Start of RECORDED INFORMATION

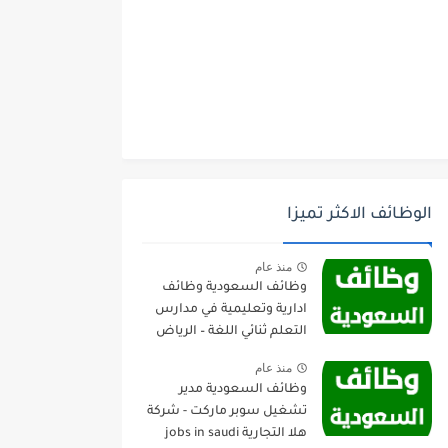
الوظائف الاكثر تميزا
منذ عام
وظائف السعودية وظائف
ادارية وتعليمية في مدارس
التعلم ثنائي اللغة – الرياض
منذ عام
وظائف السعودية مدير
تشغيل سوبر ماركت - شركة
هلا التجارية jobs in saudi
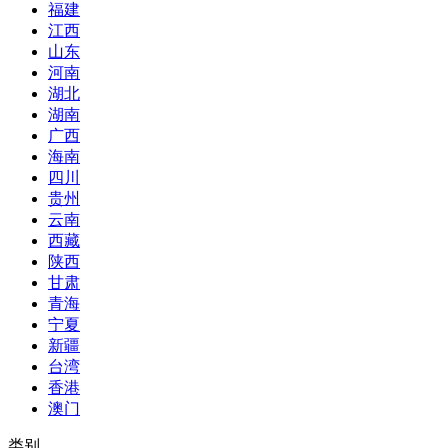
福建
江西
山东
河南
湖北
湖南
广西
海南
四川
贵州
云南
西藏
陕西
甘肃
青海
宁夏
新疆
台湾
香港
澳门
类别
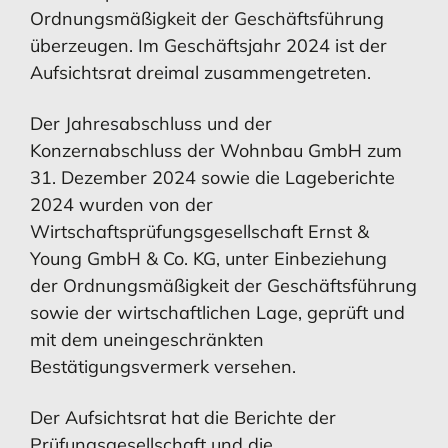
Vermögens- und Ertragslage
Ordnungsmäßigkeit der Geschäftsführung
Konzernanlagevermögens
Konzernanlagevermögens
überzeugen. Im Geschäftsjahr 2024 ist der
Aufsichtsrat dreimal zusammengetreten.
Der Jahresabschluss und der
MEHR ERFAHREN
MEHR ERFAHREN
MEHR ERFAHREN
MEHR ERFAHREN
Konzernabschluss der Wohnbau GmbH zum
31. Dezember 2024 sowie die Lageberichte
2024 wurden von der
Konzernanhang
Finanzierung
Konzernanhang
Mitarbeiter
Wirtschaftsprüfungsgesellschaft Ernst &
Young GmbH & Co. KG, unter Einbeziehung
der Ordnungsmäßigkeit der Geschäftsführung
sowie der wirtschaftlichen Lage, geprüft und
mit dem uneingeschränkten
MEHR ERFAHREN
MEHR ERFAHREN
MEHR ERFAHREN
MEHR ERFAHREN
Bestätigungsvermerk versehen.
Der Aufsichtsrat hat die Berichte der
Bestätigungsvermerk
Mitarbeiter
Bestätigungsvermerk
Risikomanagement
Prüfungsgesellschaft und die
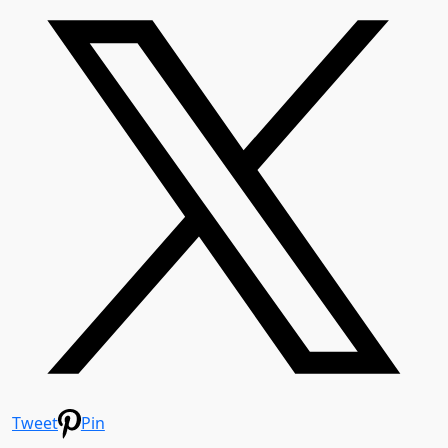
Tweet
Pin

End of RECORDED INFORMATION

WHAT YOU HAVE TO DO:
Retype the records in full. Do not carry over the images.

ANSWER SPACE:
الوظائف الاكثر تميزا
منذ عام
وظائف السعودية وظائف
ادارية وتعليمية في مدارس
التعلم ثنائي اللغة – الرياض
منذ عام
وظائف السعودية مدير
تشغيل سوبر ماركت - شركة
هلا التجارية jobs in saudi
福建
江西
山东
河南
湖北
湖南
广西
海南
四川
贵州
云南
西藏
陕西
甘肃
青海
宁夏
新疆
台湾
香港
澳门
类别
Vermögens- und Ertragslage
Ordnungsmäßigkeit der Geschäftsführung
Konzernanlagevermögens
Konzernanlagevermögens
überzeugen. Im Geschäftsjahr 2024 ist der
Aufsichtsrat dreimal zusammengetreten.
Der Jahresabschluss und der
MEHR ERFAHREN
MEHR ERFAHREN
MEHR ERFAHREN
MEHR ERFAHREN
Konzernabschluss der Wohnbau GmbH zum
31. Dezember 2024 sowie die Lageberichte
2024 wurden von der
Konzernanhang
Finanzierung
Konzernanhang
Mitarbeiter
Wirtschaftsprüfungsgesellschaft Ernst &
Young GmbH & Co. KG, unter Einbeziehung
der Ordnungsmäßigkeit der Geschäftsführung
sowie der wirtschaftlichen Lage, geprüft und
mit dem uneingeschränkten
MEHR ERFAHREN
MEHR ERFAHREN
MEHR ERFAHREN
MEHR ERFAHREN
Bestätigungsvermerk versehen.
Der Aufsichtsrat hat die Berichte der
Bestätigungsvermerk
Mitarbeiter
Bestätigungsvermerk
Risikomanagement
Prüfungsgesellschaft und die
Tweet
Pin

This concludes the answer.